Why? Thirty hours without fighting over politics wasn't good enough for you?
Okay fine, here's some fuel for you.
Moody's Credit Rating, the guys who rate big name bonds and stocks and know more about money than almost anybody, have said they may downgrade the American government's credit rating if
the tax cut deal goes through. Basically, banks and other institutions both foreign and domestic invest in government bonds because they're supposed to be rock solid investments - they don't gain much, but they always pay back.

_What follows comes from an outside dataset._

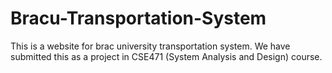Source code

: # Bracu-Transportation-System
This is a website for brac university transportation system. We have submitted this as a project in CSE471 (System Analysis and Design) course.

Moody's is basically in the business of selling money, and they are anything but ideologues or enemies of the American government, and are also about the biggest name in credit appraisal that the world looks to for deciding what to invest in. The package altogether is expected to cost about $900
billion dollars over whatever measure of time the Congressional Budget Office measures these things in. About $500billion of that is the continuation of 35% income tax for $250k and up incomes, compared to the current rates expiring and raising to about 39%.
Moody's official assessment is that whatever positive effect throwing money at the already wealthy might have on business investment and activity, the core economic policy America has pursued for about thirty years, would be so totally subsumed by the crippling debt as to be meaningless. And therefore, they're threatening to stop recommending American bonds as a sure investment. Ladies and gentlemen, this is the tipping point.